图1A示出了本发明的一个实施例,其描述了在用作锂离子电池的集电体的多孔金属泡沫的表面上形成具有纳米级表面粗糙度的活性氧化物材料层。在具体实施中,锂离子电池的集电体为阳极集电体。集电体由多个多孔金属泡沫板制成,活性氧化物材料层围绕多个板。因此,阳极集电体的表面积增加,并且能够以更大的速率加速电化学反应,并且能比传统的阳极集电体存储更多的锂离子。
在2015年7月20日提交的美国专利申请62/194,564中描述了制造三维多孔阳极电极的技术,该美国专利申请通过引用与本申请中所引用的所有其它引用文献一起被并入本申请中。

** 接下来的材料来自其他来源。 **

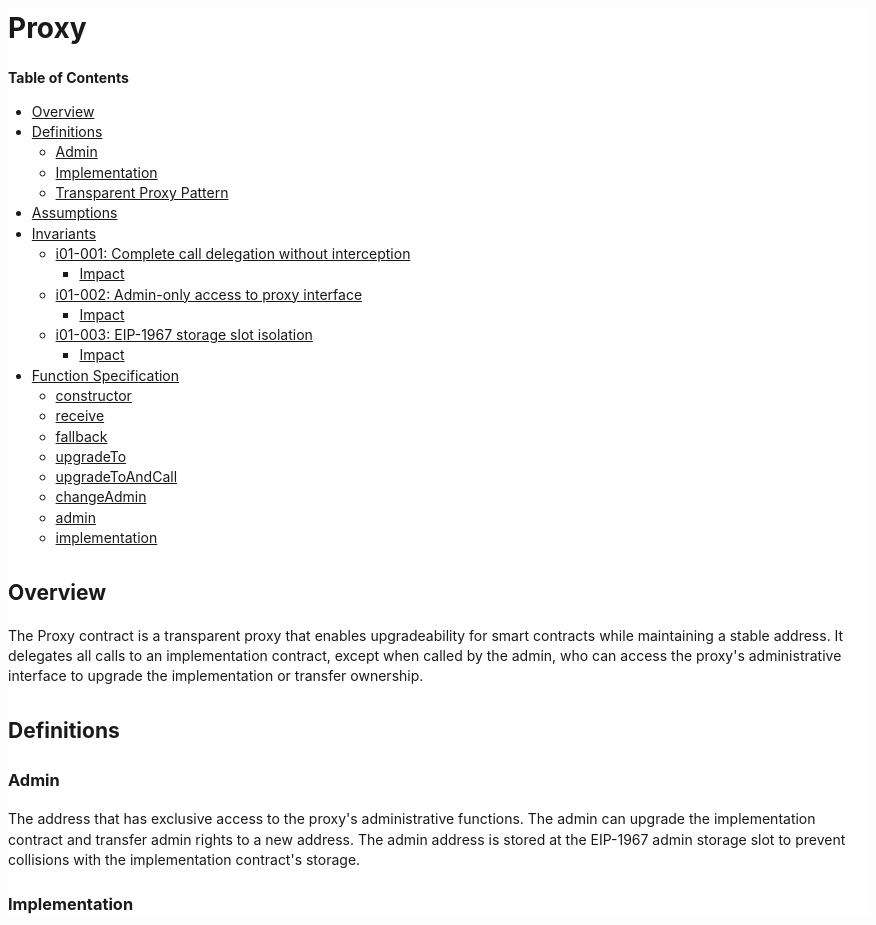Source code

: # Proxy



**Table of Contents**

- [Overview](#overview)
- [Definitions](#definitions)
  - [Admin](#admin)
  - [Implementation](#implementation)
  - [Transparent Proxy Pattern](#transparent-proxy-pattern)
- [Assumptions](#assumptions)
- [Invariants](#invariants)
  - [i01-001: Complete call delegation without interception](#i01-001-complete-call-delegation-without-interception)
    - [Impact](#impact)
  - [i01-002: Admin-only access to proxy interface](#i01-002-admin-only-access-to-proxy-interface)
    - [Impact](#impact-1)
  - [i01-003: EIP-1967 storage slot isolation](#i01-003-eip-1967-storage-slot-isolation)
    - [Impact](#impact-2)
- [Function Specification](#function-specification)
  - [constructor](#constructor)
  - [receive](#receive)
  - [fallback](#fallback)
  - [upgradeTo](#upgradeto)
  - [upgradeToAndCall](#upgradetoandcall)
  - [changeAdmin](#changeadmin)
  - [admin](#admin)
  - [implementation](#implementation)



## Overview

The Proxy contract is a transparent proxy that enables upgradeability for smart contracts while maintaining a stable
address. It delegates all calls to an implementation contract, except when called by the admin, who can access the
proxy's administrative interface to upgrade the implementation or transfer ownership.

## Definitions

### Admin

The address that has exclusive access to the proxy's administrative functions. The admin can upgrade the
implementation contract and transfer admin rights to a new address. The admin address is stored at the EIP-1967 admin
storage slot to prevent collisions with the implementation contract's storage.

### Implementation
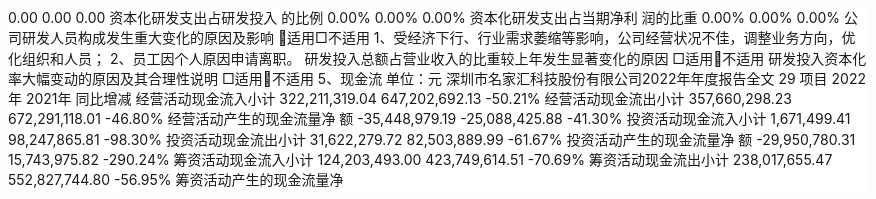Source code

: 0.00
0.00
0.00
资本化研发支出占研发投入
的比例
0.00%
0.00%
0.00%
资本化研发支出占当期净利
润的比重
0.00%
0.00%
0.00%
公司研发人员构成发生重大变化的原因及影响
适用□不适用
1、受经济下行、行业需求萎缩等影响，公司经营状况不佳，调整业务方向，优化组织和人员；
2、员工因个人原因申请离职。
研发投入总额占营业收入的比重较上年发生显著变化的原因
□适用不适用
研发投入资本化率大幅变动的原因及其合理性说明
□适用不适用
5、现金流
单位：元
深圳市名家汇科技股份有限公司2022年年度报告全文
29
项目
2022年
2021年
同比增减
经营活动现金流入小计
322,211,319.04
647,202,692.13
-50.21%
经营活动现金流出小计
357,660,298.23
672,291,118.01
-46.80%
经营活动产生的现金流量净
额
-35,448,979.19
-25,088,425.88
-41.30%
投资活动现金流入小计
1,671,499.41
98,247,865.81
-98.30%
投资活动现金流出小计
31,622,279.72
82,503,889.99
-61.67%
投资活动产生的现金流量净
额
-29,950,780.31
15,743,975.82
-290.24%
筹资活动现金流入小计
124,203,493.00
423,749,614.51
-70.69%
筹资活动现金流出小计
238,017,655.47
552,827,744.80
-56.95%
筹资活动产生的现金流量净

多孔金属可以根据许多技术制造。在一种实施方式中,多孔金属泡沫具有通过冷冻铸造法制造的三维多孔结构。例如,通过冷冻铸造法制造三维铜泡沫作为示例制造工艺。美国专利申请13/930,887描述了一种冷冻铸造技术,并且通过引用并入本文。该工艺的特征是以简单、低成本的处理方法来制造多孔结构。具有纳米级表面粗糙度的活性氧化物材料被形成在多孔金属泡沫的表面上,多孔金属泡沫可以用作集电体。
本专利中呈现了具体的流程实现,但是应该理解,本发明不限于所给出的具体流程和步骤。本发明的流程可以具有其他步骤(本申请中不一定描述)、代替所呈现的步骤中的一些步骤的不同步骤、更少的步骤或呈现步骤的子集,或者按照与呈现的顺序不同的顺序的步骤,或者这些的任何组合。此外,本发明的其它实施方式中的步骤可能与所给出的步骤不完全相同,并且可以根据具体应用或基于其他因素适当地修改或改变。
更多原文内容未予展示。